A native naif, "Teresita" is still healing legions of believers in both the Mexican-American community and beyond. As the family moves from rural Arizona to El Paso, and back to Arizona, Teresa and her father, Don Tomas, struggle with their relationship.

Once a wealthy "hacendado" with cattle and an indigenous labor force, he resents Teresita's notoriety (importance?) for the exile and danger to which it has subjected him.

Don Tomas, his friends and acolytes such as Segundo and Don Lauro Aguirre, are men out to pasture with little to move them but liquor and a tepid revolutionary movement in their homeland. They are rendered here in buffa style, over-the-top, silly Mexican machos.

Teresa, pure of spirit, and held to a higher standard of conduct than your usual Indian girl, looks for a love to fill the hole her father's retreat as left in her life.

It doesn't work out too well, although we are treated to neither background or flashback for an explaining of why Guadalupe did what he did or what happened to him.

Urrea's a skilled writer, so it wasn't lack of it that may leave you dissatisfied. He's going in for whimsy, timelessness, and magic, but it can come off as unstructured and leave a reader feeling like they're floating in a bubble, directionless, things just happening to characters without us knowing why.

Yes, life is like that, but literature less so, because try as the latter might to reflect the former, they are inherently different.
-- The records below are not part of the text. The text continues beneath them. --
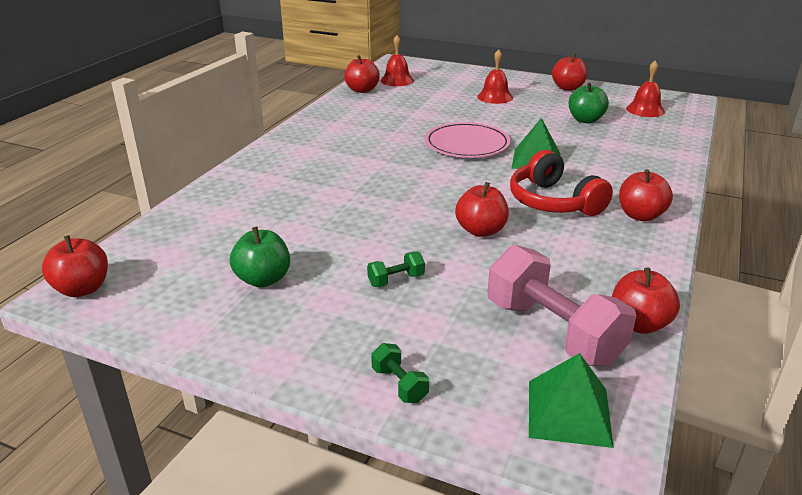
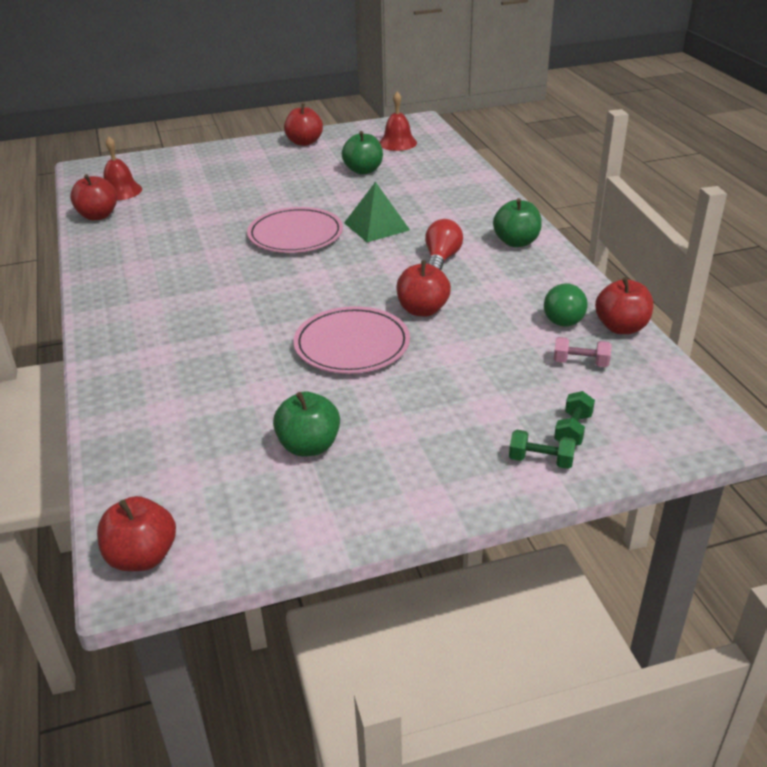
camera: 40 degrees left, 5 degrees up
(392, 230) = (352, 345): none -> pink plate
(396, 280) = (419, 385): green dumbbell -> green dumbbell (573, 430)
(495, 97) = (250, 175): red bell -> none
(553, 202) = (441, 259): red headphones -> red light bulb
(553, 332) = (580, 363): pink dumbbell -> pink dumbbell, size x0.43
(568, 412) = (661, 412): green pyramid -> none
(594, 290) = (564, 317): none -> green light bulb
(640, 215) = (516, 242): red apple -> green apple

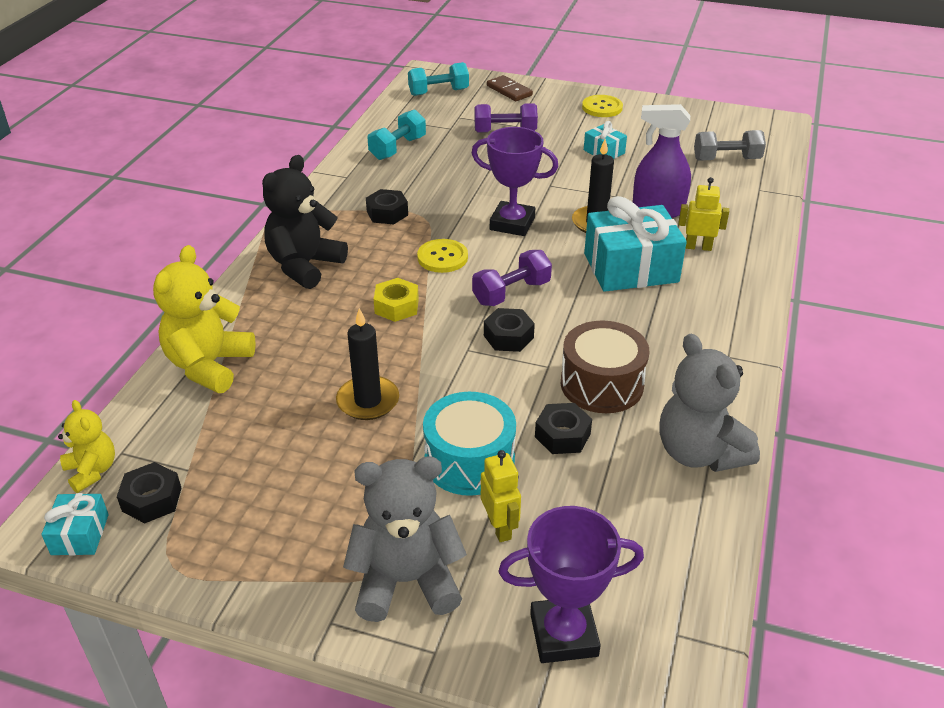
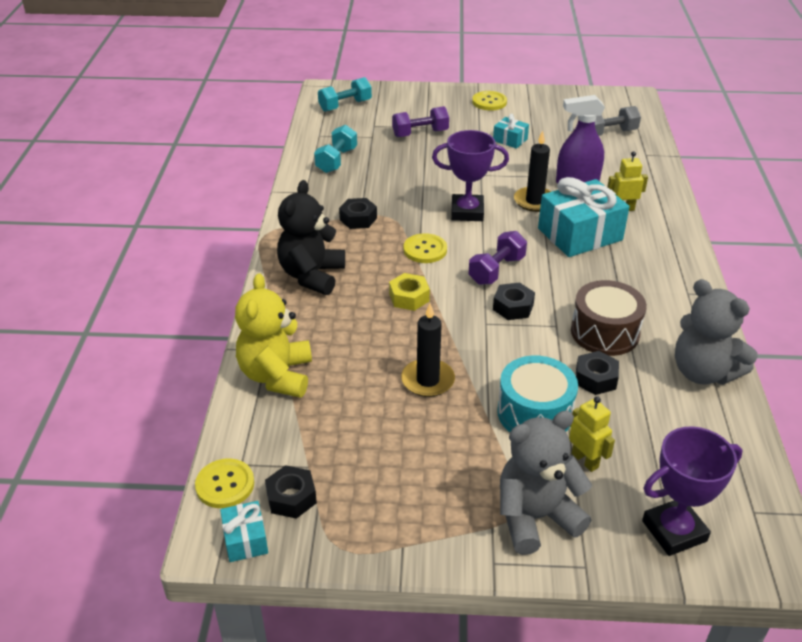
camera: 15 degrees left, 0 degrees up
(92, 471) = (225, 485): yellow teddy bear -> yellow button
(509, 91) = (405, 97): brown domino -> none

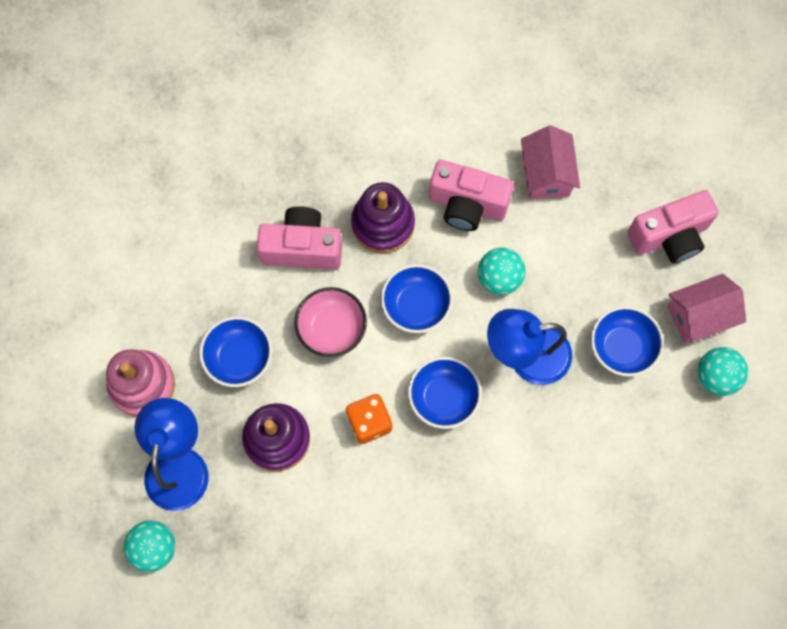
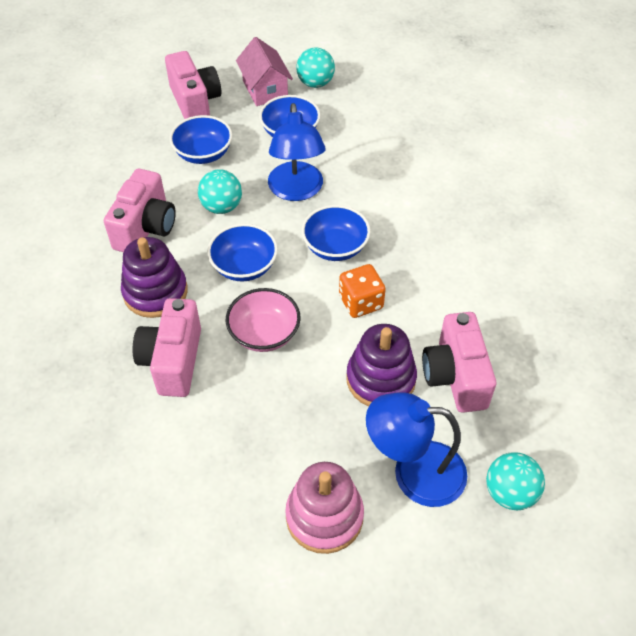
camera: 90 degrees left, 20 degrees down
(239, 358) = (293, 417): blue bowl -> blue bowl (203, 154)
(278, 511) = (455, 376): none -> pink camera
(546, 174) = (124, 173): pink house -> none

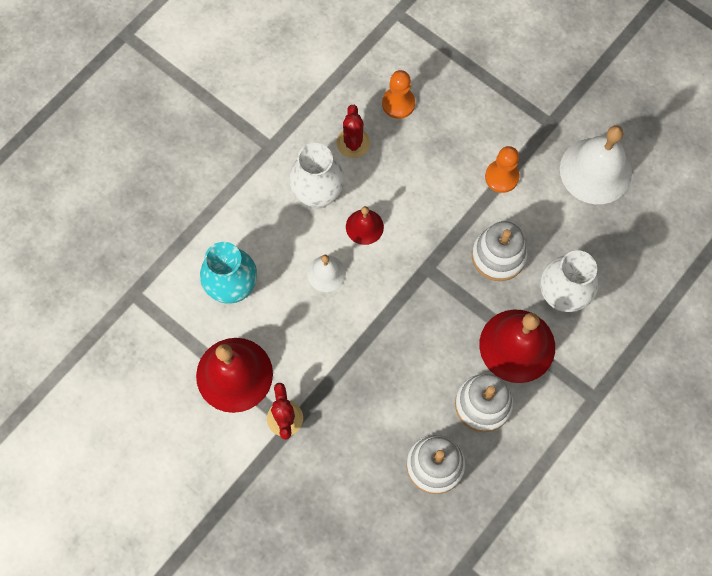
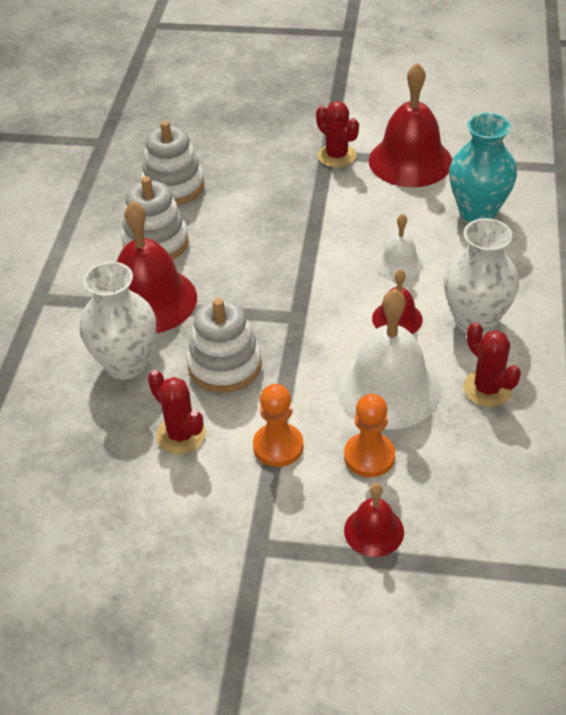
camera: 150 degrees right, 25 degrees down
(398, 103) = (475, 460): orange pawn -> orange pawn (369, 456)
(483, 96) = (374, 531): none -> red bell
(554, 218) = (181, 435): none -> red cactus
(595, 170) = (158, 518): white bell -> white bell (388, 389)

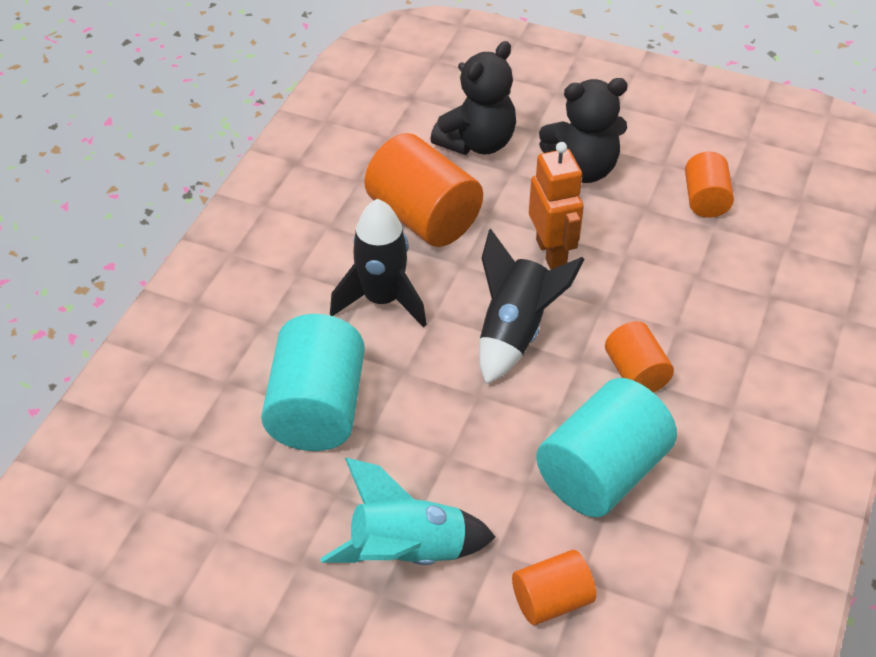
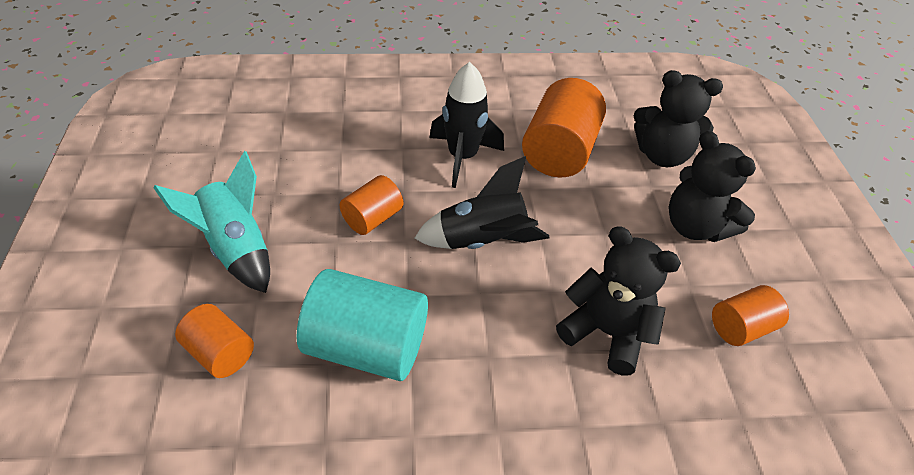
camera: 60 degrees right, 0 degrees up
(317, 409) = (343, 159): turquoise cylinder -> none
(552, 253) = (583, 237): orange robot -> none
(636, 373) = (490, 337): orange cylinder -> orange cylinder (372, 218)
(669, 289) = (606, 332): none -> black teddy bear

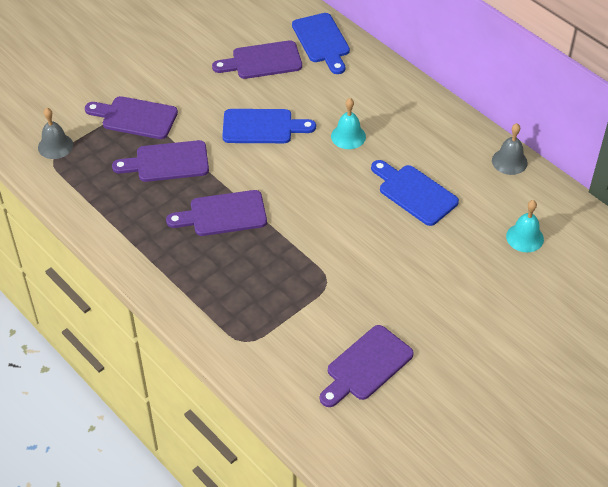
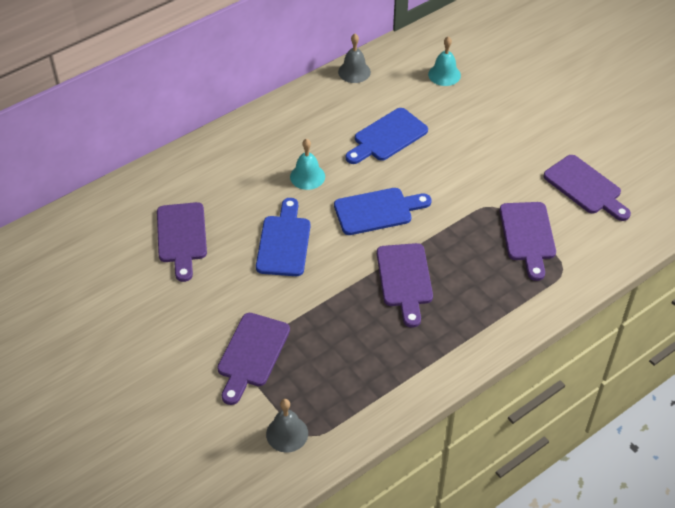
camera: 85 degrees left, 0 degrees up
(167, 162) = (326, 325): purple cutting board -> purple cutting board (528, 235)
(322, 41) = (161, 185): blue cutting board -> blue cutting board (377, 211)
When Teresita's bumpkin husband dubs her "Queen of America," he doesn't mean it nicely. He means that the commercialization of her life and powers - encouraged by him - have divested the saint of what Jack Kerouac would have called her "fellaheen" self, her spirit origin, her attachment to the earth beneath Manhattan's concrete, the buried Manahatta she ignores.

This process of deracination is promoted by more clownish characters, pin-striped American businessmen dealing in exploitation, thuggery, and bad manners.

They lodge Teresita in San Francisco and then St. Louis where she meets Geronimo and sees the World's Fair. Next is New York where she becomes an exotic to the Vanderbilts and others. Signposts of the time and places are served up to she and to us.

Because of how deeply engrained it is in the national psyche, it is unlikely Mexican literature will cease to remind itself, Mexicans, and those of us in el norte, about the ironic burden of coexistence with these "pinche" gringos; to need them yet loathe them, to eat their carrot, but feel their stick, etc. etc. etc.

And that familiar meme is a strong part of the message here: the identity-robbing realities of modernity, which are thrown into relief by a simple border crossing (northward).

Teresita goes home to complete a kind of universal circle and close a book that is a long road show, that loses in dramatic tension what it gains in ambient flavor.

This is an exile's journey through the late nineteenth century United States, with all that seeing it through a Mexican Indian's eyes might signify, a carnival show rolling before our eyes, some things related, foreseen or foreshadowed, others fragmented in the way scenes from a sojourn can be fragmented.